La vinculación de la docencia gastronómica con el territorio

Durante años, desde la academia, fuimos testigos de cómo los programas formativos en gastronomía se enfocaban en técnicas, formatos y referentes internacionales, desconectados de nuestra cultura culinaria. Poco se visibilizaba el patrimonio agroalimentario chileno, nuestras tradiciones y los territorios que nos conforman. Como resultado, muchos estudiantes se convertían en cocineros de lo ajeno, con aspiraciones vinculadas a otras culturas y objetivos laborales lejanos a sus paisajes y comunidades de origen. Admiraban profundamente las tendencias foráneas, y esto se reflejaba en las cartas de los restaurantes, donde las propuestas carecían de identidad nacional. Lo local era percibido como poco sofisticado, el turista no encontraba una oferta clara de gastronomía chilena, y nuestras ciudades – incluso pueblos – se llenaron de platos extraños para nosotros y ajenos a nuestro entorno.

Sin embargo, en los últimos años, y casi como un acto de justicia cultural, el panorama ha comenzado a cambiar. La academia ha dado un giro hacia lo nacional. Hoy, afortunadamente, los programas formativos incluyen un número creciente de asignaturas dedicadas a la gastronomía chilena, incorporando los saberes de la cocina campesina, las tradiciones populares y el criollismo que nos representa. Cada nueva cohorte reflexiona con mayor profundidad sobre los formatos propios de nuestra cultura, aplicando innovación y técnica a las preparaciones tradicionales. Así, desarrollan propuestas de valor que enaltecen nuestro patrimonio culinario, y llevan ese estandarte al mercado gastronómico, el cual empieza, poco a poco, a volverse más pertinente y coherente con nuestra identidad.

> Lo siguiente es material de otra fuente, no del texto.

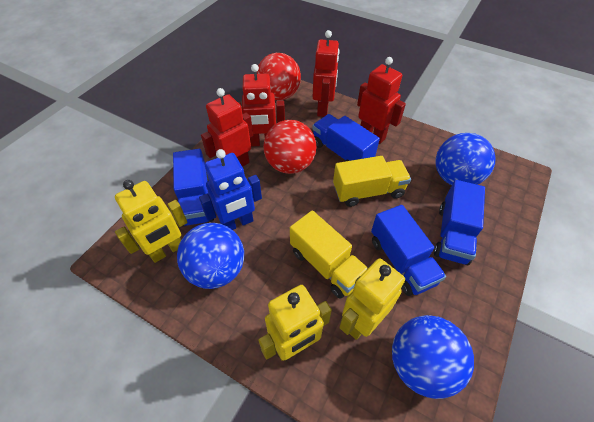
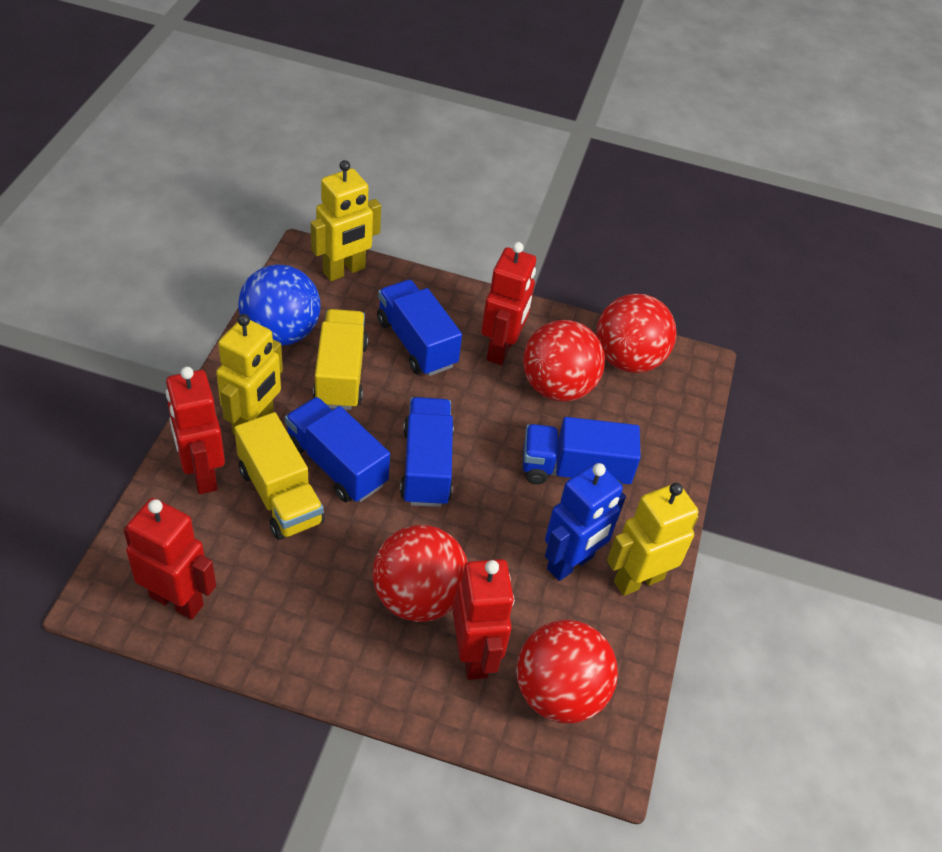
blue ball: [177,223,244,289] [392,315,474,399] [436,133,496,185] = 3 -> [238,264,321,346] = 1
red ball: [257,53,301,100] [263,120,316,174] = 2 -> [373,525,468,622] [516,620,618,723] [523,320,605,402] [596,293,677,373] = 4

Este cambio ha sido posible gracias a cocineros que comprendieron que lo que realmente nos diferencia es el conocimiento de nuestra propia cocina. En los exámenes de título ha crecido el interés por reivindicar lo nuestro, fruto de una educación que ha entendido que la única manera de posicionar nuestra despensa es enseñándola desde las aulas, reconociendo su valor social e histórico.

Cambio de paradigma

Estoy convencido de que este proceso se fortalecería aún más si la educación pública —desde la primera infancia hasta la enseñanza media— incorporara de manera sistemática la riqueza de nuestra cocina, vinculándola con los productores, productos y paisajes del país.

Otro pilar fundamental en este cambio de paradigma han sido los proyectos de vinculación con el medio, que conectan a los estudiantes de Educación Superior con las comunidades del alimento y les permiten descubrir el valor indescriptible de los productos regionales. La docencia ya no se limita al aula o al taller. Hoy, los procesos de enseñanza se extienden fuera de las instituciones, integrando a los protagonistas del quehacer culinario mediante transferencias técnicas bidireccionales, seminarios y proyectos de innovación. Estas experiencias han transformado a los estudiantes, quienes han logrado ejecutar propuestas gastronómicas innovadoras que rescatan productos tradicionales, promueven la sostenibilidad y fortalecen las experiencias culinarias locales.

La única esperanza para que nuestra cultura culinaria siga desarrollándose y se mantenga viva en un mercado que históricamente ha marginado lo propio, es la educación. Una educación que enseñe desde los territorios, visibilice nuestros productos y productores, y valore nuestras preparaciones y relatos. Solo así la gastronomía chilena podrá alcanzar todo su potencial.

Pero esto no basta si no se complementa con políticas públicas y una estrategia de desarrollo turístico y gastronómico coherente, que contemple una inversión real para posicionar una gastronomía chilena fuerte y sostenible. Se necesita una estrategia que ponga en valor lo nacional por sobre lo foráneo: desde los restaurantes hasta los productores, desde la artesanía culinaria hasta las materias primas.

La educación, la asociatividad y una política pública articulada serán las claves para que la cocina chilena ocupe el lugar que merece. En este desafío, todos y todas tenemos un rol. Que nunca dejemos de intentarlo. Que nuestras temporadas se vivan como un eterno mes de septiembre. Educar es humanizar el comportamiento, y sin sensibilidad ni amor por lo nuestro, no lograremos construir una cultura gastronómica sólida y orgullosa de su identidad.